Aquela foto… Carol sentiu uma
mão invisível agarrar-lhe o pescoço e durante uns segundos achou que iria
morrer sufocada. Aquela foto divulgada no jornal e compartilhada nas redes
sociais. Slatko tinha visitado a ocupação um dia antes que acabasse levando
comida para Carol, roupa limpa e notícias de María José, de quem a ex-sogra
estava cuidando temporariamente. Um fotógrafo do diário de maior circulação da
cidade o flagraram em meio a uma vintena de mascarados. A única pessoa com o
rosto descoberto. María José estava dormindo, Carol correu no banheiro e jogou
água gelada na cara, o ar estava voltando aos poucos, mas um frio improviso,
que parecia nascer-lhe do peito, gelou seu rosto e em segundos se infiltrou nas
dobras mais íntimas do seu corpo inteiro. O celular de Slatko estava desligado,
sem motivo, e aquela foto… Ele precisa saber, pensou enquanto se agasalhava
inutilmente daquele frio que provinha de suas próprias entranhas. Quando
aparecer, precisa saber. Mas – o frio se tornou tão intenso que a paralisou –
voltará a aparecer? Uma obsessão macabra penetrou em seus ossos desde o fundo
de sua alma: seu pior pesadelo, que quase todo o dia há anos a atormentava,
parecia estar se tornando presságio.
A quem denunciar o
desaparecimento, se foi a própria polícia provavelmente quem o levou?
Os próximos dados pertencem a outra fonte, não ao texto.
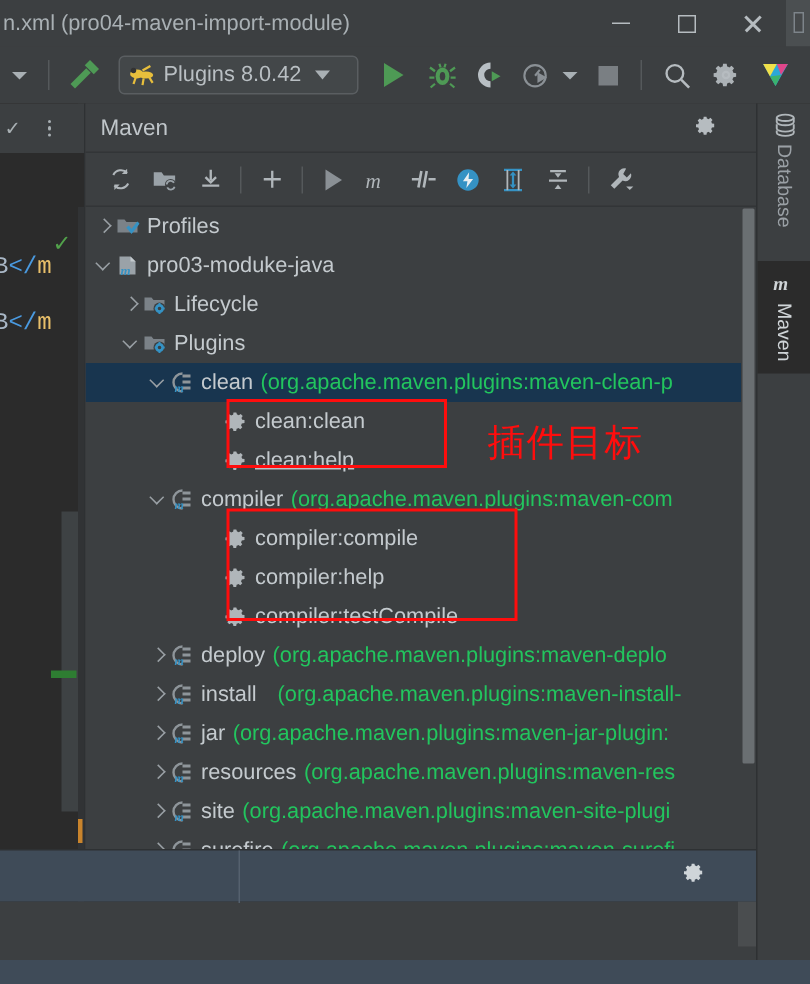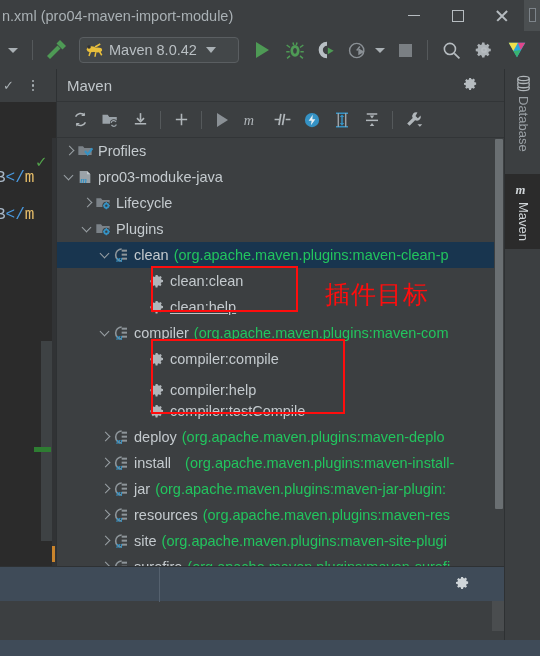"Maven 8.0.42" span.run-config-label { text: Maven -> Plugins }
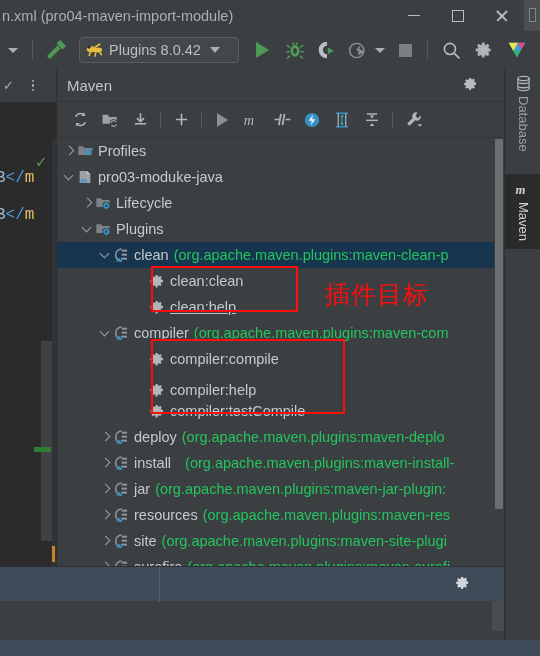"compiler:help" div.row { align-items: flex-end -> none }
O centro
de direitos humanos, companheiros de velha data, os primeiros que a acolheram
quando chegara a Natal e a ajudaram a reconstruir sua vida, sim, eles eram os
únicos que poderiam fazer alguma coisa. Tremendo de frio, a pele estremecida
por uma angústia inominável, agarrou seu celular. Antes de ligar, entrou numa
rede social. #CadêSlatko O grito lhe brotou das vísceras, na esperança de que
alguém, quem quer que fosse, o escutasse e compartilhasse.
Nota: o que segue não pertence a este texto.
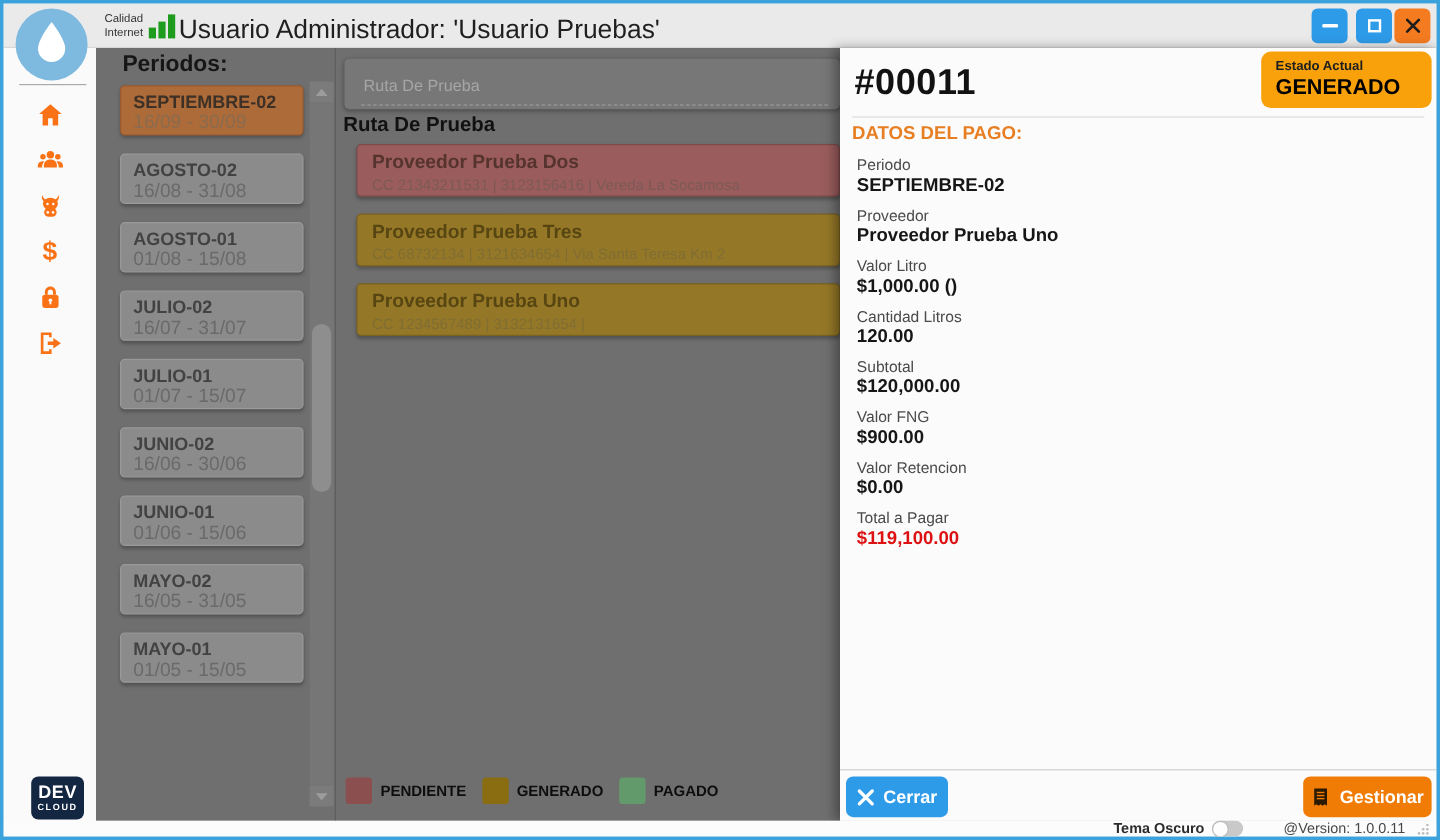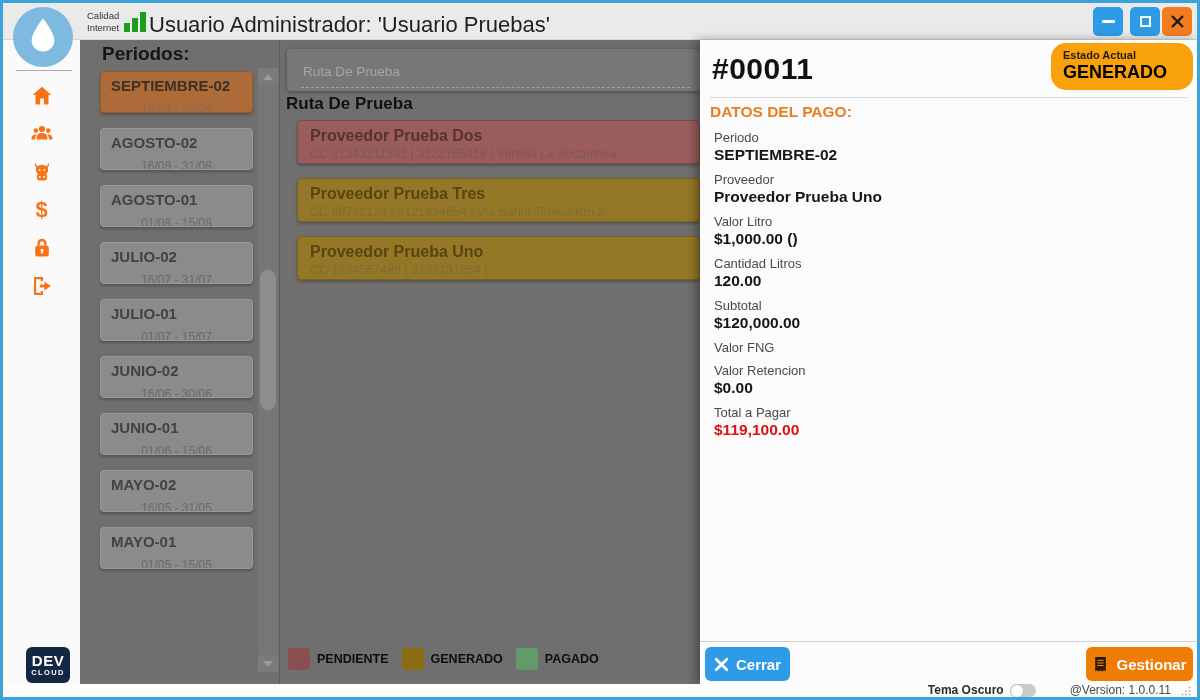"Estado Actual" .status-badge { border-radius: 15px -> 8px }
De repente, viu. Não sabia quantas
horas haviam passado, se estava sonhando ou desperto, o corpo cravado de
hematomas, as feridas internas, a pele queimada, rasgada, nada disso importava,
não sentia mais dor, mesmo enquanto seguravam sua cabeça num balde cheio
d’água, não conseguia respirar, mas o que importava?, naquele instante,
enquanto simulavam afoga-lo para que confessasse que tinha depredado a Câmara
Municipal e delatasse os demais participantes da ocupação, naquele instante ele
viu. Viu Miroslav, viu sua casa em Mostar, viu homens armados, viu o pai de
Miroslav, sérvio-bósnio casado com uma muçulmana, viveram anos juntos, criaram
juntos a filha do primeiro casamento dela com um bósnio-croata, se amavam, mas
alguns diziam que aquilo era uma aberração, que a origem de todos os males dos
sérvios da Bósnia era a convivência com os muçulmanos e os croatas, era preciso
limpar a nação, começando pelas famílias, e as pessoas acreditavam. Viu
Miroslav, aos quinze anos, apontando um revólver para a irmã, obrigando-a a se
despir na frente de outros homens que observavam a cena encorajando-o,
excitados, o viu ficar de pau duro, ele que nunca antes tinha transado, mas em
cujas fantasias a primeira e até então única inspiração tinha sido a própria
irmã, o viu violentá-la repetidamente na frente de dezenas de homens, o viu
extasiar-se com seus gritos de pânico e horror, gozar com suas lágrimas e
sofrimento, viu a irmã de Miroslav sendo estuprada por toda a milícia antes de
ser amarrada a uma árvore e ter os genitais mutilados a facadas e finalmente,
quase um ato de piedade, ser crivada de balas. Viu Miroslav atirar a
queima-roupa em seu pai que não quis entregar sua esposa à milícia, traidor da
causa sérvia. Viu a mãe de Miroslav estuprada por uma matilha de milicianos na
frente dele e depois decapitada, a cabeça dela empalada junto a dezenas de
outras, e viu Miroslav excitado, imbuído de violência e de ideais de pureza, o
viu torturar, estuprar, assassinar dezenas, centenas de pessoas, sem culpa, às
vezes com medo, com a convicção íntima, a certeza irremovível de que estava
agindo pelo bem de seu povo. Viu relâmpagos, cortes, fragmentos esparsos do
mosaico de uma adolescência, uma adolescência que o curso da história
incentivara a abafar, na tentativa vã de erradica-la da consciência. Uma
adolescência impronunciável, que não conseguia articular em palavras e assim
parecia ter desvanecido da memória. Quando voluntários de uma ONG o tinham
resgatado das ruas, em Bolonha, não lembrava seu nome nem como tinha chegado
até lá. Não tinha documentos, era preciso começar do zero. Então se
autobatizara Slatko, que em sérvio que dizer doce e é também o nome de uma
compota que pode ser feita com frutas ou pétalas de rosa. Naquele instante,
enquanto os descendentes dos capitães-do-mato o afogavam, ele viu.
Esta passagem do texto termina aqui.